Similar situation (in some sense, an entry level entrepreneur here)
Except, I have a decade plus experience. Yet find your situation relatable.
After graduating with an engineering degree from a not so bad college in India, all my job applications were going in an abysmal pit. Even the 18 call centers I applied to rejected me (despite being told of having reasonably good English language skills). What worked was relocating to a metropolitan town and literally going door to door in person and show up at companies and walk-ins, and I got an engineering job (btw, I'm at that exact stage now - will get to it later).

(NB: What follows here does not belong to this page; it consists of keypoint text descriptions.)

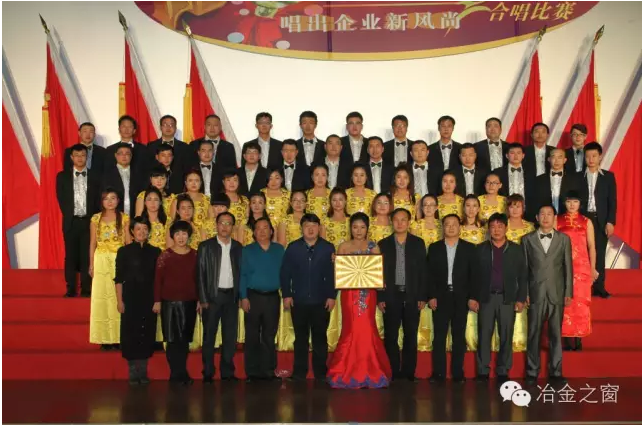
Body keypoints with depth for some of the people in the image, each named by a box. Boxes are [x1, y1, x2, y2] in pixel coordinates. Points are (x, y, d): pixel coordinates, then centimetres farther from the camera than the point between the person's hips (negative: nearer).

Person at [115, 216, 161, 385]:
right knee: (131, 334, 0)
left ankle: (143, 372, 14)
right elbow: (119, 278, -1)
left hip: (149, 298, 2)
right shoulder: (124, 251, 1)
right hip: (130, 298, -2)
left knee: (147, 334, 4)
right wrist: (119, 300, -7)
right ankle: (133, 373, 10)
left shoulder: (155, 252, 8)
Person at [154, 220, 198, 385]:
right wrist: (157, 301, -7)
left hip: (189, 303, 3)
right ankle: (180, 374, 10)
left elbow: (198, 279, 8)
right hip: (170, 302, -2)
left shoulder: (195, 255, 5)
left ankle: (177, 374, 15)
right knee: (173, 339, 1)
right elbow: (158, 279, -2)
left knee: (185, 340, 6)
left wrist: (200, 300, 4)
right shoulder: (165, 255, -2)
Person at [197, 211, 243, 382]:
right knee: (209, 336, 2)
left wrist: (240, 296, 1)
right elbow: (200, 274, -3)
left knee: (230, 336, 6)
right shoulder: (206, 246, -1)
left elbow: (240, 272, 9)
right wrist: (203, 299, -9)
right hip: (212, 296, -3)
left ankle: (227, 371, 15)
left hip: (231, 296, 3)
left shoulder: (237, 247, 8)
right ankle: (208, 373, 10)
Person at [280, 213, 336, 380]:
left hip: (321, 301, 0)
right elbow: (285, 273, 2)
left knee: (320, 338, 9)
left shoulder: (328, 248, 0)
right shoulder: (293, 248, 3)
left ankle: (321, 372, 17)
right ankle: (299, 372, 17)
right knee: (301, 338, 9)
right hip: (298, 301, 1)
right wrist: (286, 295, -4)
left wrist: (332, 296, -6)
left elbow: (333, 273, -1)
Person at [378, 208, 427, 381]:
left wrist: (423, 297, -3)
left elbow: (423, 271, 3)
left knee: (411, 336, 5)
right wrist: (380, 298, -4)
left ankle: (409, 372, 12)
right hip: (391, 296, 0)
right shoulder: (383, 244, 4)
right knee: (391, 336, 3)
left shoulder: (418, 243, 5)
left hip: (412, 296, 0)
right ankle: (393, 372, 11)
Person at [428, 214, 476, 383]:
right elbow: (429, 274, 3)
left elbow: (473, 274, 2)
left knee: (459, 336, 4)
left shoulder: (469, 248, 6)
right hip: (440, 297, 0)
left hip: (461, 298, 0)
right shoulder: (434, 248, 7)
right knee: (439, 336, 0)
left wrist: (472, 297, -5)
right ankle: (438, 373, 5)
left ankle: (458, 373, 10)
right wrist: (431, 296, -6)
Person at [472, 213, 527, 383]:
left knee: (506, 337, 3)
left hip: (507, 298, 0)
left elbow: (522, 276, 5)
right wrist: (473, 297, -2)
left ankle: (503, 372, 12)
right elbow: (475, 275, 5)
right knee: (484, 335, 1)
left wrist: (521, 299, -2)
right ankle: (482, 371, 8)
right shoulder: (481, 249, 6)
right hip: (486, 297, 0)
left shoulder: (516, 250, 6)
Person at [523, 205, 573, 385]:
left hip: (556, 294, 1)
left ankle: (555, 371, 13)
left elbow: (568, 267, 6)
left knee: (555, 334, 5)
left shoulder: (564, 239, 7)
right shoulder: (528, 239, 5)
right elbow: (523, 268, 4)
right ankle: (532, 372, 9)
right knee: (534, 334, 2)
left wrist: (568, 292, 1)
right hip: (536, 293, 0)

Few years later, went to US for MS, spent a year after graduating in applying for jobs - stopped counting applications after 2250th application. Didn't even get a single interview. Out of desperation, did a site-wide search for some niche enterprise software name I knew about on craigslist, landed a craigslist subdomain page for a town I hadn't heard of - got job interview and the job. Fast forward a few years later, I had been looking for a way to find a meaningful occupation to return to central India - spent all my vacations over the years looking for something that I could do. Never found it. So one fine day, I packed up my bags from a year old FAANG job, and came back. Since then, I've been building, demoing, pitching, improvising but haven't yet made an income - neither through my network back in the US, nor cold calling. So now, I'm on foot again, just showing up at companies and realizing: the local market is much different, their needs are different ; and in person presence is a huge catalyst in advancing sales cycle. In person communication is introducing me to signals and adapt my offerings. AI, if anything, has only helped be more productive, but I totally see how it would impact entry level engineering jobs - and I don't have any answers for that. Except, that increasing the surface area by in-person interactions may be an avenue to explore if you already haven't. Hanging out at coworking spaces, going to meetups where your potential "customers" would hang out etc. might be worth a try. For a such a well written article, I'd hope someone with the right opportunity may reach out to you. Good luck.